O’Keefe & Rotherham: Data Should Tell Parents How Their Kid’s School is Doing. Right Now, It Doesn’t
In May, Secretary of Education Betsy DeVos announced, “parents know — or can figure out — what learning environment is best for their child.” Her spokeswoman Liz Hill backed her up, saying parents don’t need “more data sets, they need more options.”
No data sets? Wonks, to the barricades!
Sure, there is a common-sense appeal to this kind of talk, but it’s heresy for those of us who think accurate data and strong accountability systems are important. It’s also not totally off-base. Yes, DeVos and her team are wrong to dismiss data and accountability out of hand. The 74’s David Cantor wrote recently that this approach “should be seen as an attack on the idea that school quality matters.”
Yet DeVos has a point that today’s accountability systems rarely serve parents’ basic needs when they choose schools. Right now, states are multitasking too much with their accountability systems — trying to serve policymakers, educators, and families all at once — with families usually ranked last. It’s not that policymakers don’t care about families. Rather, too many policymakers assume that the information they need is the same information parents want.
The new Every Student Succeeds Act (ESSA) provides a good opportunity to step back and think about the purposes accountability systems serve, and who needs what information to make informed decisions.
Right now, advocates and policymakers are debating how best to build better school accountability systems under ESSA. Bellwether tried to inform this debate by partnering with the Collaborative for Student Success to convene an independent review of state accountability plans. Generally, experts agree that good accountability systems should help states define, measure, and achieve higher goals for equity and excellence in education, by rewarding schools doing well and intervening in schools doing poorly. That puts a premium on accountability systems using the best available data to give a holistic, accurate picture of quality and set ambitious goals.
But one rating or report card cannot be all things to all stakeholders, and there are tricky tradeoffs to manage. Education wonks care about subgroup growth metrics, comparable graduation rates, and policy elements. These measures are critical for equitable and effective accountability systems, but they don’t necessarily resonate with families.
If parents don’t find data on their school useful or usable, it is a big missed opportunity. Despite decades of data showing that far too many students are not getting the education they need and deserve, a survey just last week from Learning Heroes found that 90 percent of parents think their child is on track in school. At the same time, the Data Quality Campaign recently found that only 38 percent of parents strongly agree that they have easy access to the information they need about their child’s education.
Into this dearth of useful data blithely goes the choice debate — even as we know that, the protestations of the Trump Education Department’s press secretary notwithstanding, healthy markets depend on good information. If we want parents to push their schools to do better, and advocate for their children and their community, this disconnect is a problem.
When parents don’t use or understand all the datasets wonks cherish, the response is to “educate” parents and build “data literacy.” These measures can help, and some valuable work is going on to empower parents. But no one should assume parents are ignorant just because the information they need is not what we prize on a state education agency website or in a federally mandated report. Most parents want to know how their child is doing in school and what they can do to support their child’s future. A comparison to a school halfway across a state matters for policymakers, but less so for parents who don’t intend to relocate or can’t move because of their circumstances. They want to understand their school in the context of their community and the choices available to them.

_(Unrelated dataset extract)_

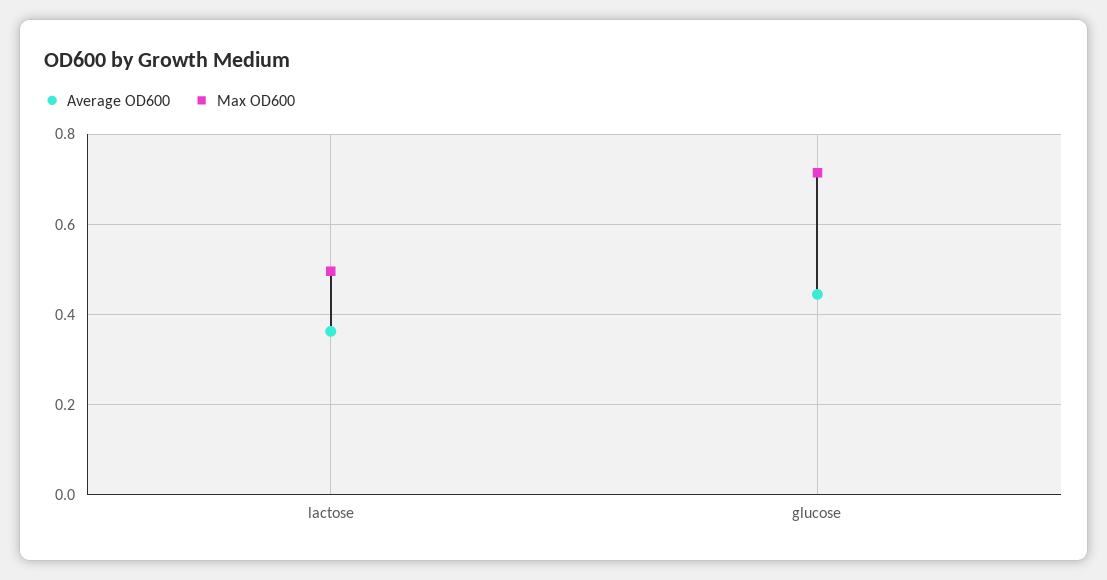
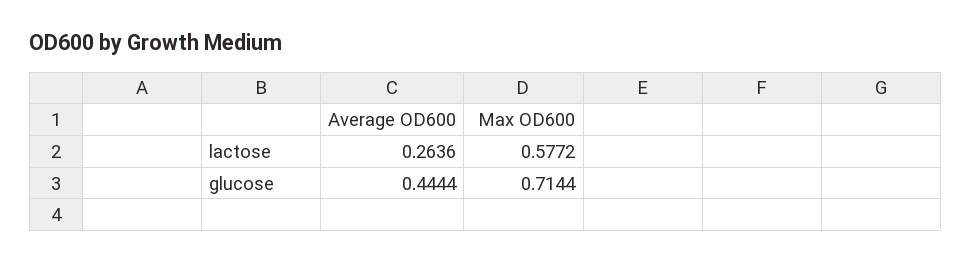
Average OD600, lactose: 0.36 -> 0.2636
Max OD600, lactose: 0.5 -> 0.5772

At the very least, most states should overhaul their shamefully bad websites to provide better information for parents, who are, at least ostensibly, stakeholders. What metrics could families find useful? Among others, information about parent satisfaction, climate, course availability, school themes and focus, attendance — of both teachers and students — and test scores
in a context in which parents can easily use and understand them, such as easy comparisons to state, district, and school averages, and their own child’s performance.
More importantly, states should think critically about how their accountability system functions for families. The Foundation for Excellence in Education recently held a competition to generate new ideas for better school report cards. The contest generated some innovative models, but so far states have been slow to put these ideas into action.
Where legislative mandate and usability collide, states need to think creatively and do more than the minimum. States and school districts need to think deeply about what information parents actually need to be active partners in their children’s education, to advocate thoughtfully, and to choose a school (where that choice is available). As the measures we use to assess schools and districts get more precise, complex, and nuanced, maybe the needs of parents might be better served by different measures and reporting systems from top to bottom — and clear summative measures that are easily understandable.
The people saying that parents don’t need data are wrong. But parents need information designed and communicated with their needs in mind, and that may be different than what the policymakers designing accountability systems want and need. Rather than trying to get one accountability system to do everything, states should give parents the right tools for their job — supporting their child.